The Bylaws may be amended or repealed or new bylaws may be adopted at any time, either (a) at any meeting of stockholders, provided that any amendment or supplement proposed to be acted upon at any such meeting has been properly described or referred to in the notice of such meeting, or (b) by the affirmative vote of the majority of the Board. If any bylaw regulating an impending election of directors is adopted, amended or repealed by the Board, there shall be set forth in the notice of the next meeting of stockholders for the election of directors the bylaw so adopted, amended or repealed, together with a precise statement of the changes made.
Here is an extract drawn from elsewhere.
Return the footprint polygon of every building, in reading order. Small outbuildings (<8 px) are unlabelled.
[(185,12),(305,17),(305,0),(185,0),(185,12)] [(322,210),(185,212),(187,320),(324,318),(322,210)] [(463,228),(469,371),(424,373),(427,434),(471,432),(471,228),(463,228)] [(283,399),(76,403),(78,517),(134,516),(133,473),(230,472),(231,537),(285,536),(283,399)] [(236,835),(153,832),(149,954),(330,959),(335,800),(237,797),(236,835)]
Bylaws adopted by the Board may be amended or repealed by the stockholders.

 

Exclusive Forum Selection

 

The Certificate of Incorporation provides that, unless we consent in writing to the selection of an alternative forum, the Court of Chancery of the State of Delaware shall be the sole and exclusive forum for (a) any derivative action or proceeding brought on behalf of the Company, (b) any action asserting a claim of breach of a fiduciary duty owed by any director, officer, employee or agent of the Company to the Company or the Company’s stockholders, (c) any action asserting a claim arising pursuant to any provision of the Delaware General Corporation Law, the Company’s Certificate of Incorporation or the Bylaws, or (d) any action asserting a claim governed by the internal affairs doctrine, in each case subject to said Court of Chancery having personal jurisdiction over the indispensable parties named as defendants therein. This exclusive forum provision may limit the ability of our stockholders to bring a claim in a judicial forum that such stockholders find favorable for disputes with us or our directors or officers, which may discourage lawsuits against us or our directors or officers. The provision does not apply to any actions arising under the Securities Act and the Exchange Act, as is set forth in Article VII of our certificate of incorporation.